WHAT THE EXERCISE ASKS: Your answer should hold all lines of the entries that include the word "Мексика".
════
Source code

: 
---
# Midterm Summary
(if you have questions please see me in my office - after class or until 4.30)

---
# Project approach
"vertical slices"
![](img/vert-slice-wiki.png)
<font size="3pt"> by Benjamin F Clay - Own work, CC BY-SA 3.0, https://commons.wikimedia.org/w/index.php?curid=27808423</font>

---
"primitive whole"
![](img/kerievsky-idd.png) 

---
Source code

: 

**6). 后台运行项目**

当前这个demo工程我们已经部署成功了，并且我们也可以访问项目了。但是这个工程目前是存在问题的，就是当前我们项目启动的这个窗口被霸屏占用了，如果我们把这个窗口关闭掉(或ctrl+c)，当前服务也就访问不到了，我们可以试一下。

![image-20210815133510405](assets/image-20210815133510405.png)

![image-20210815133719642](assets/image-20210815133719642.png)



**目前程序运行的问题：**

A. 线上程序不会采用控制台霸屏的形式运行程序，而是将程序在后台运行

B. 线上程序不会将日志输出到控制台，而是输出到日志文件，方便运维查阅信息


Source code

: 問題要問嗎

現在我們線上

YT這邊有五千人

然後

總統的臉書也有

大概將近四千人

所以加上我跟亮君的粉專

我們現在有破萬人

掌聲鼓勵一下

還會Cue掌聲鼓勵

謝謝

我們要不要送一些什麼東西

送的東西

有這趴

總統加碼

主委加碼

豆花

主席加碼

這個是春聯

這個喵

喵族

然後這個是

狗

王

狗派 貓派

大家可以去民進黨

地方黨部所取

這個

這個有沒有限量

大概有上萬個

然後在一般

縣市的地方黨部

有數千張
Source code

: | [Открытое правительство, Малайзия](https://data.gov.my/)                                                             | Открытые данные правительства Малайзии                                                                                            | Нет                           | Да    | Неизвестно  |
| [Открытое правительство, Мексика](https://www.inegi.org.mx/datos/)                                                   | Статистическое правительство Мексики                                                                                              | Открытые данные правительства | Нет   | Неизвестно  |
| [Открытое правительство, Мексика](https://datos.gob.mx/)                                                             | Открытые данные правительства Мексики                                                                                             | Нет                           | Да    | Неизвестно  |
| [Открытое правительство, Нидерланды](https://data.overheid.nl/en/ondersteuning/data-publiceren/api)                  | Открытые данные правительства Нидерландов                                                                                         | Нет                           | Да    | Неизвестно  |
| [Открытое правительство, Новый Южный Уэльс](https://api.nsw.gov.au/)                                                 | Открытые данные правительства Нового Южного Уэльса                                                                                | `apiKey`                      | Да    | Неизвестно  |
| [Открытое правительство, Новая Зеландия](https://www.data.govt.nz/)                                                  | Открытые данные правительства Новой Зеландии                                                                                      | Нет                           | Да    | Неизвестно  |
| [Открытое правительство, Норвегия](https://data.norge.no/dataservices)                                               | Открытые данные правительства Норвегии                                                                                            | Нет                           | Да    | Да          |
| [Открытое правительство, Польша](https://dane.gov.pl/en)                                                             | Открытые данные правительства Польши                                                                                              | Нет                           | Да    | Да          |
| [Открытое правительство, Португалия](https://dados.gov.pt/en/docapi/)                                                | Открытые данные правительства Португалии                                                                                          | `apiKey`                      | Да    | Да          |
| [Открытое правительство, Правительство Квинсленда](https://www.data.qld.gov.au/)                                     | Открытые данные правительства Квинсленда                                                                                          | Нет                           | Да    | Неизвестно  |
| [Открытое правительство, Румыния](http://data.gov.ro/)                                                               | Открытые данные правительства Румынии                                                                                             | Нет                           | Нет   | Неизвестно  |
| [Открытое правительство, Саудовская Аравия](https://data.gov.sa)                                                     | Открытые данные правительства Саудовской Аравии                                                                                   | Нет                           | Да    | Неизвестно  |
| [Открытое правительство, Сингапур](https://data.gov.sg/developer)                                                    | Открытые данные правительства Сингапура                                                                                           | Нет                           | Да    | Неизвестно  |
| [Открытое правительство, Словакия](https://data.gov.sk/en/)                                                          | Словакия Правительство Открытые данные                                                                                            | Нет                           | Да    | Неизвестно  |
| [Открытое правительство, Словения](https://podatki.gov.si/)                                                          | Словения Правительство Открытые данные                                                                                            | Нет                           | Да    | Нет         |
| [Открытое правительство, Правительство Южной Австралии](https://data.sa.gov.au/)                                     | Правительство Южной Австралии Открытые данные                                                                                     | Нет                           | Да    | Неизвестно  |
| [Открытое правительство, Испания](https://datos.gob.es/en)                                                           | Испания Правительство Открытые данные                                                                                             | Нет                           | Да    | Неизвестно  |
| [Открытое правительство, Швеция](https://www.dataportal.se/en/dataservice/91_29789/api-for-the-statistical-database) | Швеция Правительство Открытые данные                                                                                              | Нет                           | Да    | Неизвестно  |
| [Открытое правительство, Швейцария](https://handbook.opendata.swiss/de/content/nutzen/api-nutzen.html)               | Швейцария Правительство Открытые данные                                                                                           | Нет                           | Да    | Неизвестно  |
════
SOLVED PROBLEM:
| [Открытое правительство, Мексика](https://www.inegi.org.mx/datos/)                                                   | Статистическое правительство Мексики                                                                                              | Открытые данные правительства | Нет   | Неизвестно  |
| [Открытое правительство, Мексика](https://datos.gob.mx/)                                                             | Открытые данные правительства Мексики                                                                                             | Нет                           | Да    | Неизвестно  |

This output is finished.